In early July, the PML-N led government released the budget for 2024-25. While the government and its supporters hailed the budget, experts and analysts are skeptic and concerned.

According to Yusuf Nazar, former head of Citigroup’s emerging markets, the budget represents “the highest-ever increase in the overall burden of taxes and levies on the people both in absolute and percentage terms. This will severely hurt the economy across all sectors and the GDP growth could fall to less than 2.0 per cent with average incomes falling for 90 per cent of the people both in nominal and real terms.”

Nazar notes that “Pakistan has lost a decade to bitter and polarizing political conflicts and poor governance. The economy has suffered and the working classes have been hit hard. Anybody who can seems to be leaving the country.”

Nazar also challenges the “claims of economic growth by the PML-N and PTI” as he notes “growth has been volatile and uneven across social classes as these parties presided over record current account deficits, stagnant tax revenues and as a consequence, a steady rise in government borrowings, for which people are paying a heavy price through falling real incomes and higher cost of living.”

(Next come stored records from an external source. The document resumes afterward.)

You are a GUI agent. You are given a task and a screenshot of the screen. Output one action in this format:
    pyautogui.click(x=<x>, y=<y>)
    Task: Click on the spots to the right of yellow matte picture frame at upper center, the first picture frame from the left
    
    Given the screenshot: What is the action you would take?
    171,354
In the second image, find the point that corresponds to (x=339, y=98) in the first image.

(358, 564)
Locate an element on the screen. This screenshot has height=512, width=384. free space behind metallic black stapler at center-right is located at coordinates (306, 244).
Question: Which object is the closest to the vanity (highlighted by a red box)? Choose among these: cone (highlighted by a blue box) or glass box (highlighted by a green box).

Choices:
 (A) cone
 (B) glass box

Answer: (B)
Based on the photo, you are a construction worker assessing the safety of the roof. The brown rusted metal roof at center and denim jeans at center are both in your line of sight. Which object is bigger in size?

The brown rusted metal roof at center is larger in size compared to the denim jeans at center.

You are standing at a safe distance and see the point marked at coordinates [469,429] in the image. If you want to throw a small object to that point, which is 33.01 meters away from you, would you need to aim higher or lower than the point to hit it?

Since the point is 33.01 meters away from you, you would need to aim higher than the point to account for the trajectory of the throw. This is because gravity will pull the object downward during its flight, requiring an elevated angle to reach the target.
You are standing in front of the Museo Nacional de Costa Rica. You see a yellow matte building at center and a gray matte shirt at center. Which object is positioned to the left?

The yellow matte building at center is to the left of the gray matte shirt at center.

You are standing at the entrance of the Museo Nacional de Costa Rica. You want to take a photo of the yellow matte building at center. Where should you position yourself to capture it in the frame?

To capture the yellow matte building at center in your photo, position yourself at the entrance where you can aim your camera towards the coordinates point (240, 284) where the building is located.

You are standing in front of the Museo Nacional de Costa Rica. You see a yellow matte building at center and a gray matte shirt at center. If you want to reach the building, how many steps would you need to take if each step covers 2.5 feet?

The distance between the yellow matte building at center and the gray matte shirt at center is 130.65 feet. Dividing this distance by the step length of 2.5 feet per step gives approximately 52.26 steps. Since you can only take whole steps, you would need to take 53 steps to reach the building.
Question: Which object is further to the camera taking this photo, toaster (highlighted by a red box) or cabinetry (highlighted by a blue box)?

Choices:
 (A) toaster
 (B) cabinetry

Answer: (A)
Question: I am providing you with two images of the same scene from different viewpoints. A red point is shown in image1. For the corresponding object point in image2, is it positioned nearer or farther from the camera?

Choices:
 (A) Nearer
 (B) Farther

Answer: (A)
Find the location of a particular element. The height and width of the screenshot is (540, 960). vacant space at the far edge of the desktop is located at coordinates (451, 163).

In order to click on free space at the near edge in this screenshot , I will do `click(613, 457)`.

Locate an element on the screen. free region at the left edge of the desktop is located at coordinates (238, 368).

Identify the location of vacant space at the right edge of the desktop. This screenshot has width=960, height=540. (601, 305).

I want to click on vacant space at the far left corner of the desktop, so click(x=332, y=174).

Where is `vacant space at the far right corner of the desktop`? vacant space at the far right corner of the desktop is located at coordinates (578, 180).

Nazar points out that unlike their Sri Lankan counterparts, “Pakistan’s governing elites did not learn any lessons from the 2022-23 economic crisis, which took the country to the brink of bankruptcy. Despite the rhetoric, their refusal to take concrete steps to reform a rent-seeking economy is shocking because they have the most to lose.”

In conclusion, Nazar warns “religious fanaticism and populist fascism combined with politically expedient state policies have played havoc with the social fabric of society. Widespread intolerance and bigotry in the backdrop of the rise of ahistorical, culturally barren, and poorly educated generations are turning large segments of society into lynch mobs who threaten to take the country backwards as it continues its seemingly inexorable march toward self-annihilation while its top leadership seems to be lost and obsessed with debilitating power games.”